ACTIVITIES:
**a.** Using the autorotation passage, decide whether each statement agrees with it. Answer yes or no for each, and quote the words that decide it.
(i) The PIC planned to begin the first 180-degree autorotation at 500 feet above ground level.
(ii) The PIC said that slowing down before touchdown would probably have lowered the risk of damaging the helicopter.
(iii) The touchdown autorotations left the helicopter sliding about 100 yards.
**b.** Answer these questions from the autorotation passage, one line each:
(i) How many touchdown autorotations did each of them perform?
(ii) Whom did the PIC tell about the entry altitude for the first 180-degree autorotation?
(iii) In what aircraft did the PIC have earlier experience doing autorotations?

SUPPLIED PASSAGE:
-- Opening Marker --

The PIC reported that they each performed two touchdown autorotations, which resulted in the helicopter sliding about 50 yards. He indicated that going slower prior to touchdown would have likely increased the risk of damaging the helicopter. He told the IP that he would perform the first 180-degree autorotation at an entry altitude of 500 feet above ground level (agl). The PIC's previous experience doing autorotations in the 600N led him to believe that an entry altitude of 500 feet agl was a safe altitude, even with the extra weight and higher touchdown speeds that they were experiencing on this flight.

-- Closing Marker --

DATA FOR ANALYSIS:
-- Opening Marker --

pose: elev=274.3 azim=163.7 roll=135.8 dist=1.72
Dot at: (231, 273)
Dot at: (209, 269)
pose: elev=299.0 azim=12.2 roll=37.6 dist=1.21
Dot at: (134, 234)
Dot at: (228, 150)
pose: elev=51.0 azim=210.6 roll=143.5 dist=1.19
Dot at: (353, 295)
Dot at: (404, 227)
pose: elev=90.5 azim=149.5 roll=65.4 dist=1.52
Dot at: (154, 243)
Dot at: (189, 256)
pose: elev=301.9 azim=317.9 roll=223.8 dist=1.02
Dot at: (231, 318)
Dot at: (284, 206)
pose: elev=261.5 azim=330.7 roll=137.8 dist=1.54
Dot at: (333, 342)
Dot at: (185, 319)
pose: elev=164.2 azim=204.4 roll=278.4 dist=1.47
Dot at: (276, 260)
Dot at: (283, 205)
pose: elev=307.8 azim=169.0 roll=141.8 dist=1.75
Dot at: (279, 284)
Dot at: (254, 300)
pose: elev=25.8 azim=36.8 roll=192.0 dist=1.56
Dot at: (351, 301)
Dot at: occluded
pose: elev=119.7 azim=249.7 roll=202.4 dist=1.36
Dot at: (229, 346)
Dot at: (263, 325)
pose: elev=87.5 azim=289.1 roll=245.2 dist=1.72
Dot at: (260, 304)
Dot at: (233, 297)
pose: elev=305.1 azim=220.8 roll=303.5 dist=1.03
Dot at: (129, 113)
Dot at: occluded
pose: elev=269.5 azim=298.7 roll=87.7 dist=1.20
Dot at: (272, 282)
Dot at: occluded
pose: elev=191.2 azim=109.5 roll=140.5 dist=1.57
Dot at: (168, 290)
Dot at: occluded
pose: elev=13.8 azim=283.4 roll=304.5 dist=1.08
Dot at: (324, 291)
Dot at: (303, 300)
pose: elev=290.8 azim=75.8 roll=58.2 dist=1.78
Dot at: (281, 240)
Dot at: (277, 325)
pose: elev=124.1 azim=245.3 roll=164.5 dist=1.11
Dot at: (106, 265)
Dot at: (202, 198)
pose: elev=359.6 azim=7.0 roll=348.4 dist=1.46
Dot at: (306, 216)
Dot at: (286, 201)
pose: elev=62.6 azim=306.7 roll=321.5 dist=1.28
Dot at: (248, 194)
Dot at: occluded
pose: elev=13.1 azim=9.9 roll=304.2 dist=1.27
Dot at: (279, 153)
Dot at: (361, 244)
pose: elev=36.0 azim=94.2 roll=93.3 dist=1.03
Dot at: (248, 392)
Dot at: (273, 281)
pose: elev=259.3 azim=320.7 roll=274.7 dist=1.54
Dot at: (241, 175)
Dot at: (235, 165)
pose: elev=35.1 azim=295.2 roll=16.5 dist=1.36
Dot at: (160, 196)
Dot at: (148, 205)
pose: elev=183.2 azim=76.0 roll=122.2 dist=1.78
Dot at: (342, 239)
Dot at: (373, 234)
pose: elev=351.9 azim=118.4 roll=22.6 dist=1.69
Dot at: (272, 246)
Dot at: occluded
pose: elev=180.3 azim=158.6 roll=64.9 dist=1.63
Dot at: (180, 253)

-- Closing Marker --

RESULTS OF THE EXERCISE:
**a.**
(i) Yes: "he would perform the first 180-degree autorotation at an entry altitude of 500 feet above ground level (agl)"
(ii) No: "going slower prior to touchdown would have likely increased the risk of damaging the helicopter"
(iii) No: "resulted in the helicopter sliding about 50 yards"

**b.**
(i) Two
(ii) The IP
(iii) The 600N